EXERCISE GOAL - Write out the entries below once more, exactly.
[THE RECORDS — start]
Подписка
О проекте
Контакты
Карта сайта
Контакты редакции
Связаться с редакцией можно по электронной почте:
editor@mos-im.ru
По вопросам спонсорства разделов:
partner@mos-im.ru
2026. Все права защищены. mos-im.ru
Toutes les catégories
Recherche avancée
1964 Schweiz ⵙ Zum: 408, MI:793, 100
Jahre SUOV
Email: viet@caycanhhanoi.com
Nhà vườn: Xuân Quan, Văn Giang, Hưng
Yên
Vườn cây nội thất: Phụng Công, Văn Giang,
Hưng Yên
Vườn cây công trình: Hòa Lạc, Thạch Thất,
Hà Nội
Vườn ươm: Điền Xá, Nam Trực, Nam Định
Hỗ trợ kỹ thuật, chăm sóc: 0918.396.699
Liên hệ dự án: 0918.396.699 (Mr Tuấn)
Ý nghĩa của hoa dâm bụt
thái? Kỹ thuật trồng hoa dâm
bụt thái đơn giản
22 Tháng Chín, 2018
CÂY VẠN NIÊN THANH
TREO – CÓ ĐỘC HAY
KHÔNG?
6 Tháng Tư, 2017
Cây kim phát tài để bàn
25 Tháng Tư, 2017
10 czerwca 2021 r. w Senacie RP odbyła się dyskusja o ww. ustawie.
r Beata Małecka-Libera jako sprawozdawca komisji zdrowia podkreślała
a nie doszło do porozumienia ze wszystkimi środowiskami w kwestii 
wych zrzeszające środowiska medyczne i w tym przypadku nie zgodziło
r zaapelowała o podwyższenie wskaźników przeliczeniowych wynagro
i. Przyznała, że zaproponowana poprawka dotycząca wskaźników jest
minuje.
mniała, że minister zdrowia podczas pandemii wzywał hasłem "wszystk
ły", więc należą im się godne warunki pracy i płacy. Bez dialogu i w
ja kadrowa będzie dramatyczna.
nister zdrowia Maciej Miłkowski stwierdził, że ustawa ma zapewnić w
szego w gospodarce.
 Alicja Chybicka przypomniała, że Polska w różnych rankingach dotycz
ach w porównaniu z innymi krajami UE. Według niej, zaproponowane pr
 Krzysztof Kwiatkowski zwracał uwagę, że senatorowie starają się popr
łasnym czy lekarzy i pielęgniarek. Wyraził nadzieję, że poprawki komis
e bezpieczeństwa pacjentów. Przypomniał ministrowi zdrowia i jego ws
[THE RECORDS — finish]
ANSWER SECTION -
Подписка
О проекте
Контакты
Карта сайта
Контакты редакции
Связаться с редакцией можно по электронной почте:
editor@mos-im.ru
По вопросам спонсорства разделов:
partner@mos-im.ru
2026. Все права защищены. mos-im.ru
Toutes les catégories
Recherche avancée
1964 Schweiz ⵙ Zum: 408, MI:793, 100
Jahre SUOV
Email: viet@caycanhhanoi.com
Nhà vườn: Xuân Quan, Văn Giang, Hưng
Yên
Vườn cây nội thất: Phụng Công, Văn Giang,
Hưng Yên
Vườn cây công trình: Hòa Lạc, Thạch Thất,
Hà Nội
Vườn ươm: Điền Xá, Nam Trực, Nam Định
Hỗ trợ kỹ thuật, chăm sóc: 0918.396.699
Liên hệ dự án: 0918.396.699 (Mr Tuấn)
Ý nghĩa của hoa dâm bụt
thái? Kỹ thuật trồng hoa dâm
bụt thái đơn giản
22 Tháng Chín, 2018
CÂY VẠN NIÊN THANH
TREO – CÓ ĐỘC HAY
KHÔNG?
6 Tháng Tư, 2017
Cây kim phát tài để bàn
25 Tháng Tư, 2017
10 czerwca 2021 r. w Senacie RP odbyła się dyskusja o ww. ustawie.
r Beata Małecka-Libera jako sprawozdawca komisji zdrowia podkreślała
a nie doszło do porozumienia ze wszystkimi środowiskami w kwestii 
wych zrzeszające środowiska medyczne i w tym przypadku nie zgodziło
r zaapelowała o podwyższenie wskaźników przeliczeniowych wynagro
i. Przyznała, że zaproponowana poprawka dotycząca wskaźników jest
minuje.
mniała, że minister zdrowia podczas pandemii wzywał hasłem "wszystk
ły", więc należą im się godne warunki pracy i płacy. Bez dialogu i w
ja kadrowa będzie dramatyczna.
nister zdrowia Maciej Miłkowski stwierdził, że ustawa ma zapewnić w
szego w gospodarce.
 Alicja Chybicka przypomniała, że Polska w różnych rankingach dotycz
ach w porównaniu z innymi krajami UE. Według niej, zaproponowane pr
 Krzysztof Kwiatkowski zwracał uwagę, że senatorowie starają się popr
łasnym czy lekarzy i pielęgniarek. Wyraził nadzieję, że poprawki komis
e bezpieczeństwa pacjentów. Przypomniał ministrowi zdrowia i jego ws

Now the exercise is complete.